You’ve probably seen animated images like the ones above. They were widely used in the olden days of the web, and grew to have the same connotation as Comic Sans. Not exactly considered high end in the design world but these short animations are making a comeback, and designers are using them in new and more sophisticated ways.
Check out this artist, who uses “mathematica” to create some pretty mind-boggling animated GIFs. http://intothecontinuum.tumblr.com/
What’s so great about animated GIFs?
GIFs are incredibly web friendly. First, GIFs maintain transparency, so you can put them on the background of your webpage without having to change your page’s colors to mesh with the .GIF. Second, GIFs are also interlaced files, which means no long, ugly loading times on web pages, not to mention image quality is never lost on a .GIF when it’s compressed.
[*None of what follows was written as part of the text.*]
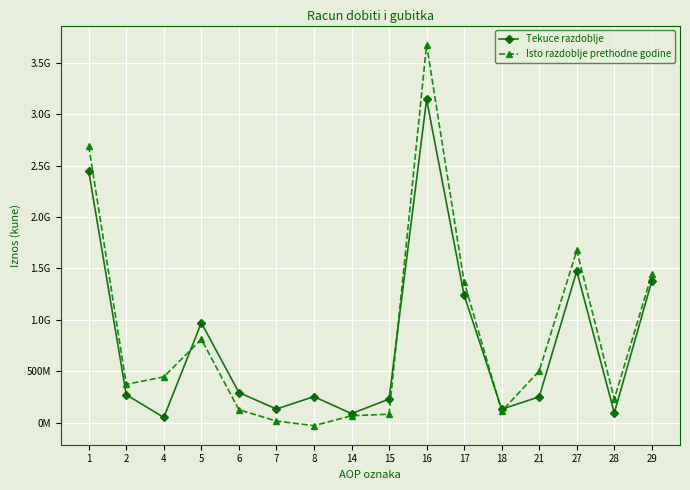

Is this an area chart (filled region under the line)?

No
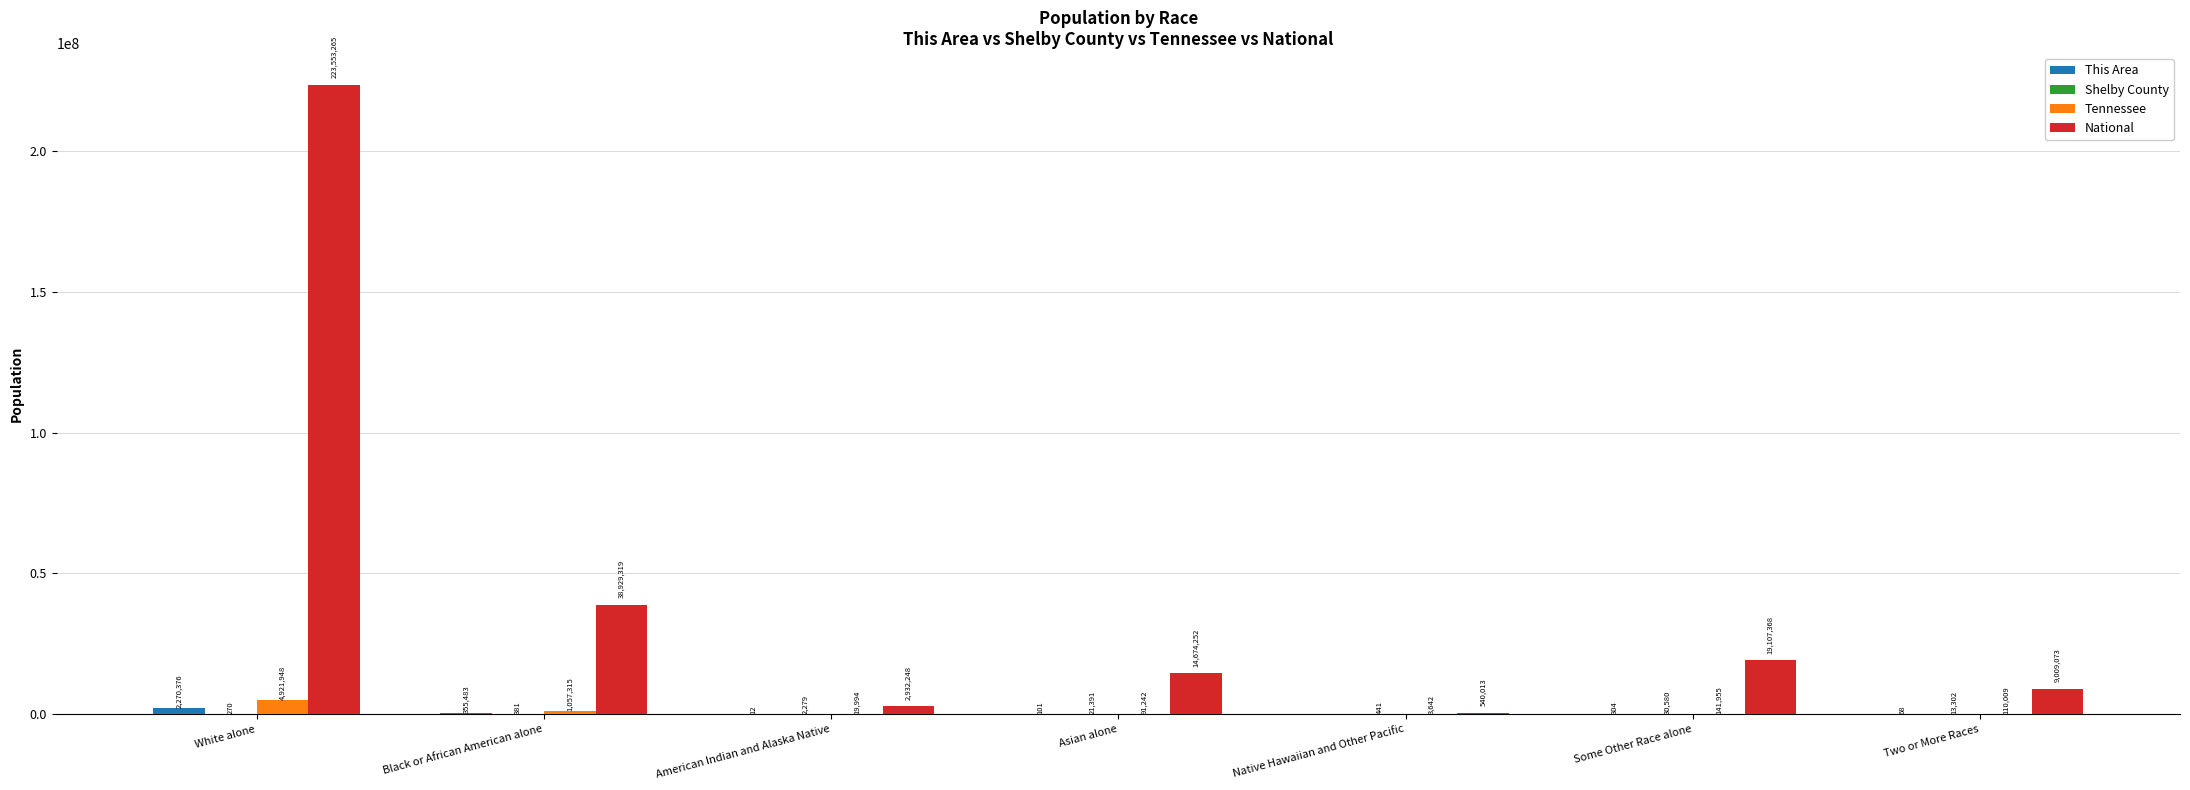

Which series changed the most between Black or African American alone and Asian alone?

National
Last but not least, GIFs are just plain fun. We know a constant looping animation can get mildly annoying, but used sparingly and with style, GIFs are a sure fire way to add some pizzazz to your webpage.
We’ve seen Kate Spade bags dance from side to side, and add a little holiday glitter to their page, which draws the eye to it, but in a totally charming way.
What does GIF stand for?
There are a couple of different definitions for the acronym “GIF”, sometimes used interchangeably – Graphics Interchange Format, Graphic Image File, Group Interchange Format or Giant Interchange Format.
Want to make your own animated GIFs?
Never fear! It can be pretty simple, depending on what you want to do.
First off, you’ll need Photoshop. You can’t do this in Word, sorry. We’ll be using Photoshop CS6 for this tutorial; the directions for other versions of Photoshop may be slightly different.
To make a GIF from an existing video clip:
1.) Open Photoshop, go to File, then Import and select “Video Frames to Layers”.
2.) Import your video clip, select the range. (For instance, the video clip above starts at 00:57 and ends at roughly 01:01). Photoshop can only import 500 frames at a time, so make sure you select a short clip or select your range carefully. This four-second clip is 60 Layers in Photoshop.
3.) Once you’ve imported all the layers, just go to File, Save for Web and save your file as a .GIF.
But wait! That’s great, but I want to make my OWN animations, not just rip them from a video.
Oh. Well, that is going to take a little more work.
What you need to understand about GIFs is that making them in Photoshop asks that you turn your layers into frames of animation. Remember those animated flip books? Imagine each layer as a picture in that flip book. The more frames you have, the smoother your animation.
Here’s how we made this GIF:
1.) Create individual animation frames as layers.
This animation has thirteen layers, each with a slightly different picture. See in this screenshot how each picture has a different number of nines on it? If you want to make an animation of a man shaking his head, you’d have to create one frame of the man’s head on the left, one on the right, and any frames in the middle that show his head passing through that space. It’s basic animation logic.
2.) Go to “Window” -> “Timeline”. (It looks like this).
And at the bottom appears your timeline.
3.) Look at the bottom left-hand corner of the screen. There should be an icon of three tiny boxes. Click that and select “continue” when Photoshop asks if you’d like to turn this into a frame animation.
4.) Select the frame rate of your animation.
Those little drop-down menus under each frame display how long that frame will appear in your GIF animation. Select all the frames and set the frame rate for an even animation like the one above, or fiddle with the timing to create a perfect custom gif.
5.) Save your GIF. Go to “Save –> Save for Web.”
This will be what comes up. There are a lot of advanced features here, but for our purposes, all you need do is make your settings match these and decide whether you want your animation to loop once, twice, three times or infinitely. (Do that under the Animation menu at the bottom of the screen.)
You can Preview your animated GIFs in a browser by clicking the preview button on the bottom left corner. When you’re happy, click “save”. And that’s it: you’ve made your own GIF!
Daunting, but not impossible. Practice makes perfect. Fiddle around with settings, animations and frame rates and soon you’ll be on your way to making perfect GIFS.
So, help the Gif comeback initiative and make it your own!